Grouping Historical Postcards Using Query-by-Example Word Spotting

Gernot A. Fink, Leonard Rothacker and Rene Grzeszick
Proc. Int. Conf. on Frontiers in Handwriting Recognition, 2014.

Crete, Greece

BibTeX PDF

Abstract

Handwritten historical documents pose extremely challenging problems for automatic analysis. This is due to the high variability observed in handwritten script, the use of writing styles and script types unknown today, the frequently lacking orthographic standardization, and the degradation of the respective documents. Therefore, it is currently out of question to develop general purpose handwriting recognition systems for historical document collections. It is, however, possible to search relatively homogeneous document collections using word spotting techniques. In this paper we consider the analysis of a challenging collection of postcards from the period of World War I delivered by the German military postal service.
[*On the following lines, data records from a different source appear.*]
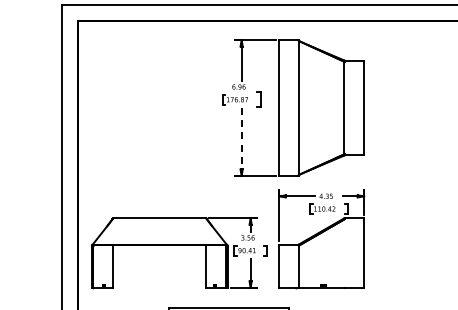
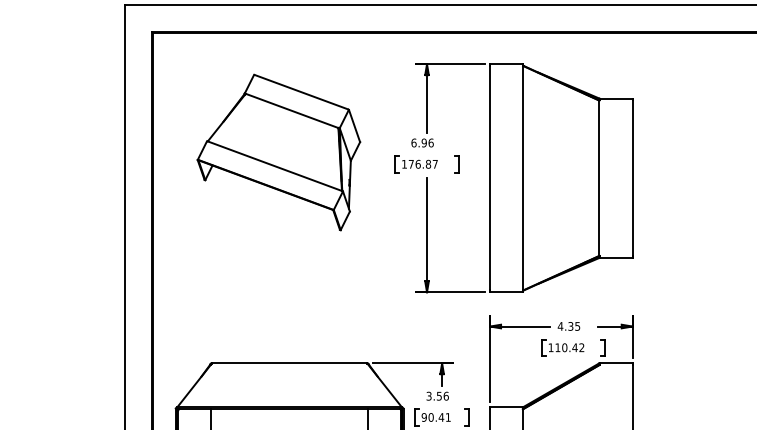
part: (152, 92) -> (277, 152), added
part: (259, 99) -> (457, 163), size x0.62
line: (241, 141) -> (426, 234), dashed -> solid

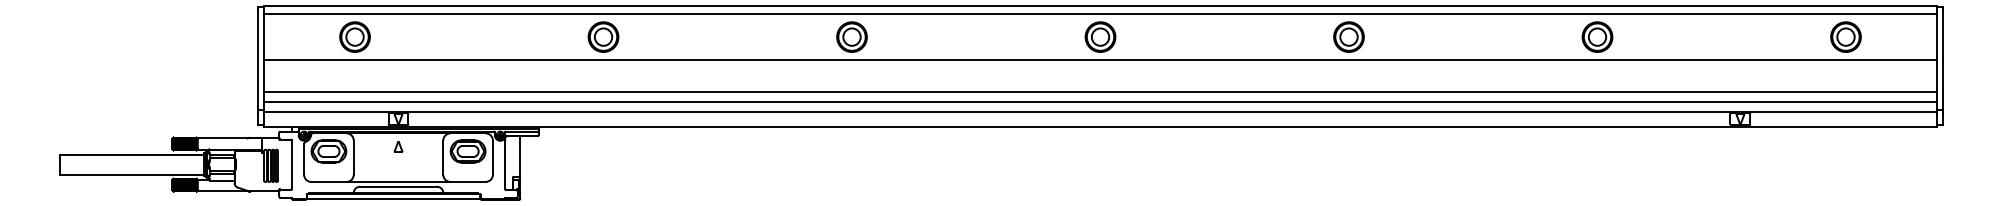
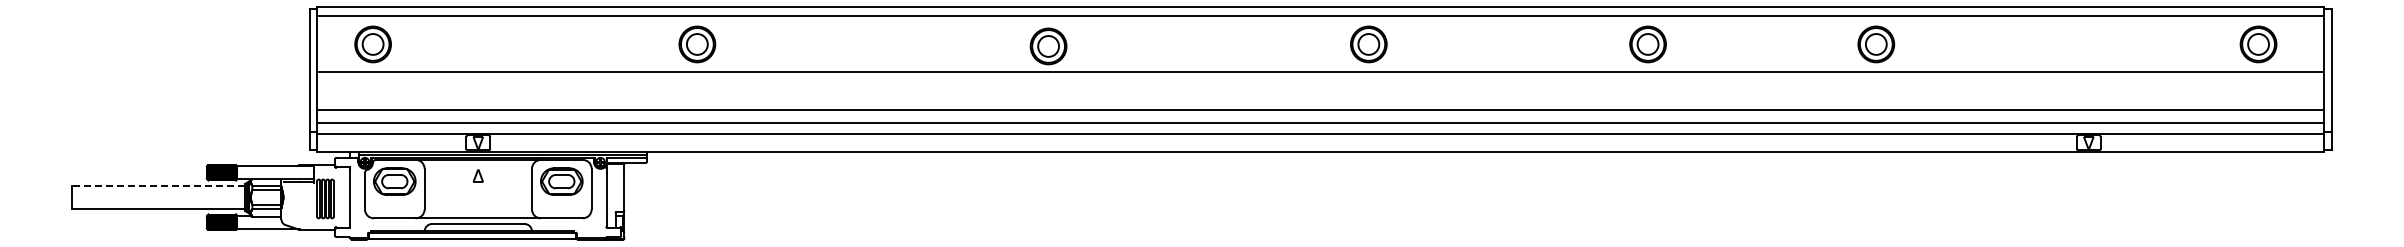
part: (354, 37) -> (372, 44), moved
part: (603, 37) -> (697, 44), moved
part: (851, 37) -> (1048, 46), moved
part: (1100, 37) -> (1368, 44), moved
part: (1348, 37) -> (1647, 44), moved
part: (1597, 37) -> (1876, 44), moved
part: (1845, 37) -> (2258, 44), moved
line: (132, 154) -> (158, 185), solid -> dashed

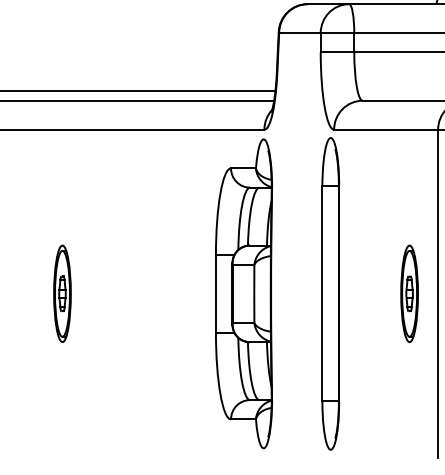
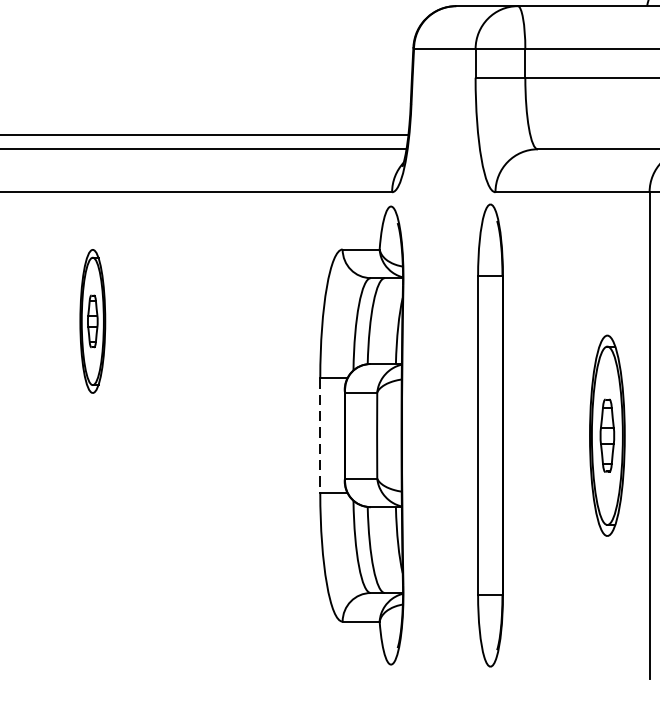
part: (62, 293) -> (92, 320), moved
line: (215, 293) -> (319, 435), solid -> dashed
part: (409, 293) -> (607, 435), size x1.4

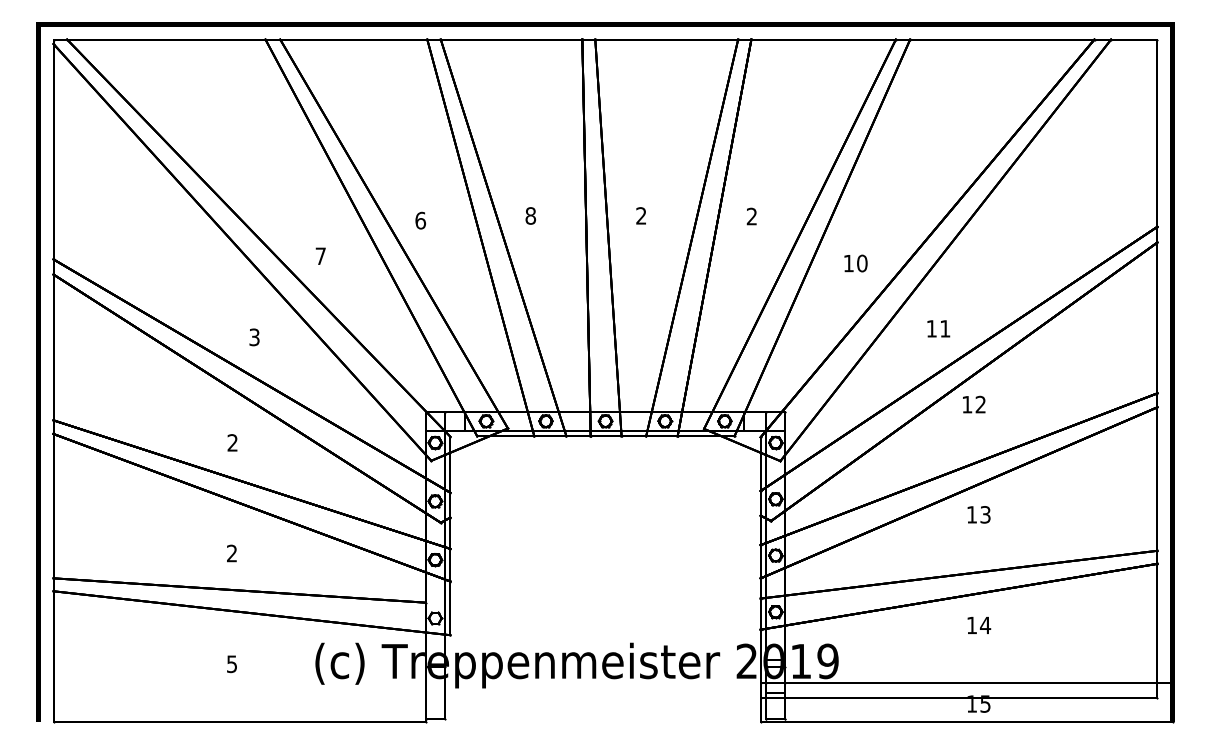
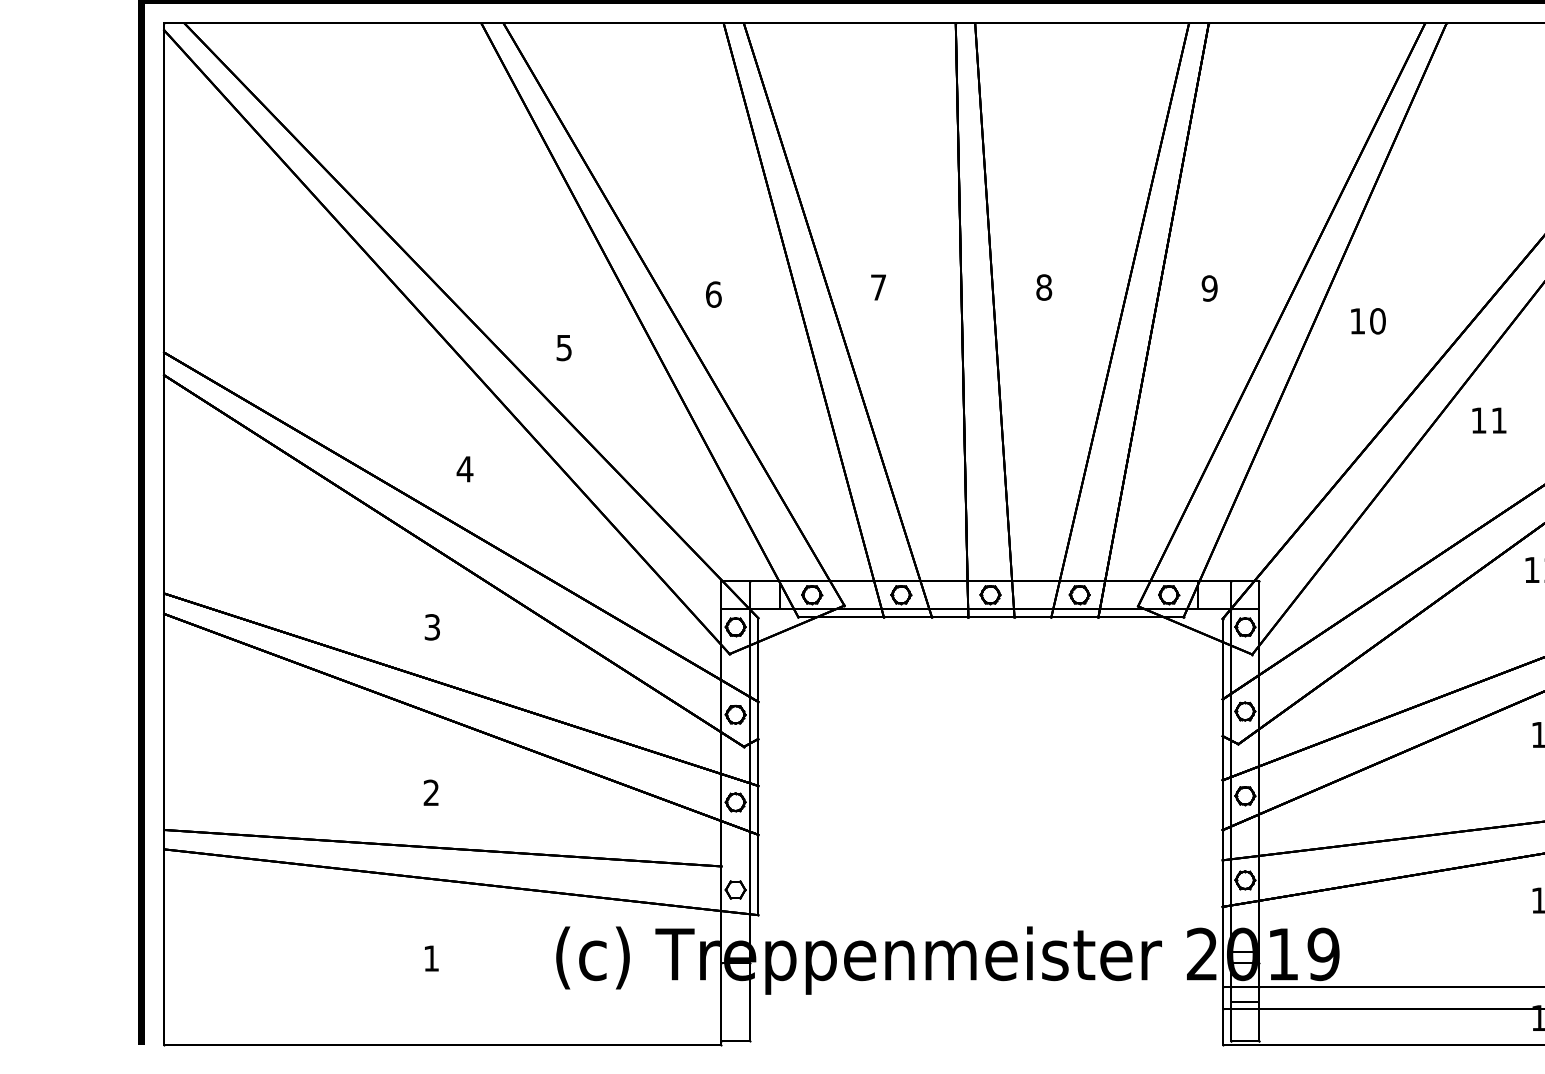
text: (530, 215) -> (878, 286), 8 -> 7
text: (641, 215) -> (1044, 286), 2 -> 8
text: (751, 216) -> (1209, 288), 2 -> 9
text: (320, 256) -> (563, 348), 7 -> 5
text: (855, 263) -> (1367, 321), moved
text: (938, 328) -> (1488, 420), moved
text: (254, 337) -> (465, 469), 3 -> 4
text: (232, 442) -> (432, 626), 2 -> 3
text: (231, 664) -> (430, 958), 5 -> 1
More specifically, we consider the automatic grouping of mail pieces by spotting potentially identical addressees. As the annotation of such documents is extremely challenging even for trained experts, a manually developed ground truth annotation will, in general, not be available. Furthermore, a reliable segmentation on word level will hardly be possible. With our segmentation-free query-by-example word spotting method we investigate modifications addressing the better generalization to a multi-writer scenario and its application to degraded documents. Promising results could be achieved in this highly challenging scenario.